“Contrary to the disinformation promulgated in recent years by the so-called “men’s rights” movements, the most important statistics about violence against women do not lie. The vast majority of credible researchers in sociology, criminology, and public health confirm that men commit the most serious intimate-partner violence and the overwhelming amount of sexual violence, including the sexual abuse of children. Some women in heterosexual relationships do assault their male partners, and a small number of researchers maintain that women’s violence against men is a more significant social problem than many people in the field recognize or acknowledge. But while women’s violence is wrong – if used for purposes other than self-defense – it is rarely part of a systematic pattern of power and control through force or the threat of force.

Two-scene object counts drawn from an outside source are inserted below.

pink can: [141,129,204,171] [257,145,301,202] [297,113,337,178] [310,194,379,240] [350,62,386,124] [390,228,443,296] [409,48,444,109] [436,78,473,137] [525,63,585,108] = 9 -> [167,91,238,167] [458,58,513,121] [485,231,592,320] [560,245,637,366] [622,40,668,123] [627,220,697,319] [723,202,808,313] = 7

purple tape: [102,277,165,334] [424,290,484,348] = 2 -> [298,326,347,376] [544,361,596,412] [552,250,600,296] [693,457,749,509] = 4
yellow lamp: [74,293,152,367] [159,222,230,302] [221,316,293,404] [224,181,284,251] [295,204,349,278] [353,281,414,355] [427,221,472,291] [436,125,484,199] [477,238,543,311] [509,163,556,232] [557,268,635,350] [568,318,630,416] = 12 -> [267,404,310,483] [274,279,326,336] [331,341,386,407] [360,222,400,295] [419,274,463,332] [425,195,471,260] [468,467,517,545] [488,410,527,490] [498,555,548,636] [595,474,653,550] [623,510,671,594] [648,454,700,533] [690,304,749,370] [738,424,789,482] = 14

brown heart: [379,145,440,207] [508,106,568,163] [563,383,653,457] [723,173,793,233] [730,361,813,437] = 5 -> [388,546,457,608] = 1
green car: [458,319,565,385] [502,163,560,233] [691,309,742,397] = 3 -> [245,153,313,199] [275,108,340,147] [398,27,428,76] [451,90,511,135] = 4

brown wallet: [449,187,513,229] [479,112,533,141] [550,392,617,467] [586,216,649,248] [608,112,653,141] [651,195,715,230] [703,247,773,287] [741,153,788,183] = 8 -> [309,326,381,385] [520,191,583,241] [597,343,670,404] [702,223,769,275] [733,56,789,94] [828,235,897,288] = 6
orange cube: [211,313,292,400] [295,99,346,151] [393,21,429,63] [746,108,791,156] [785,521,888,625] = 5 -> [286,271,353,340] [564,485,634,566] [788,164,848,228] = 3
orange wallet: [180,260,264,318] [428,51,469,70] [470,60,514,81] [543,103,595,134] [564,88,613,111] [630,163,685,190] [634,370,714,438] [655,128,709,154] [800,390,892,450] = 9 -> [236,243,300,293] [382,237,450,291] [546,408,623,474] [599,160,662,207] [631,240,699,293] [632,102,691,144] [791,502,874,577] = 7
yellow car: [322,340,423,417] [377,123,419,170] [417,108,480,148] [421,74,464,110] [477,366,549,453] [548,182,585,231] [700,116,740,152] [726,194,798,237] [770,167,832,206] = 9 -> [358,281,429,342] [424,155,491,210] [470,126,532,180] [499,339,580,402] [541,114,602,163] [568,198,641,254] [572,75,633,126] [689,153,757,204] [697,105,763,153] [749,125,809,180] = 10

On a wide range of issues, from domestic violence and rape to stalking and sexual harassment, there is no symmetry between men’s and women’s violence against each other, no equivalence. If the tables were turned, and the primary problem was women assaulting men, would we be as likely to blame the victim as are now? Would the general public be needlessly focused on men’s experience of victimization at the hands of women? Would people constantly be asking: why do men stay with the women who beat them? Somehow I don’t think so. I think most of us – especially men – would be honing in on the source of the problem – women’s behavior. We would ask, rightly, “What the hell is going on with women? How are we going to get them to stop assaulting us?”
But with the situation reversed, we focus not on the perpetrator class but on the victims. There’s some history behind this, and some language. Ever since women succeeded at breaking silence around the historical reality of their experience of violence at the hands of men, Western and other world cultures have framed gender violence as a “women’s issue.” This act of framing/naming has had a profound impact on our collective consciousness, both positive and negative. On the one hand, thinking about gender violence as a women’s issue has contributed to a foregrounding of the needs of female victims and survivors. The dramatic growth over the past three decades in public understanding about how violence against women harms women – how it is a violation of their basic human rights – is one of the great achievements of modern multicultural feminism.
On the other hand, focusing on what happens to *women* has helped obscure the role played by *men* – and male culture – in the ongoing violence. After all, men are not only the primary perpetrators of gender violence. We are also the not-so-innocent bystanders. Men hold a disproportionate amount of economic, social, and political power. This means we’re most responsible for those aspects of our culture that promote and encourage violence against women. It also means we’re more responsible for what we do or do not prioritize in terms of prevention – including the prevention of gender violence.
On a personal level, men who are not abusive towards women nonetheless play important roles in the lives of men who are. Men who physically and sexually abuse women are not monsters who live apart from the civilized world. They are in our families and friendship circles. They are our fathers, our sons, our brothers, and our best friends. They are our fishing partners, drinking buddies, teammates, fraternity brothers, and colleagues. We too easily let them and ourselves off the hook when we call their violence a “women’s issue.” Do we do it intentionally? I don’t know. But whether conscious or unconscious it’s an effective strategy to avoid accountability.”
Jackson Katz, The Macho Paradox, pp. 15-16. From the section, “3. Men are the primary perpetrators.” [Emphasis added.]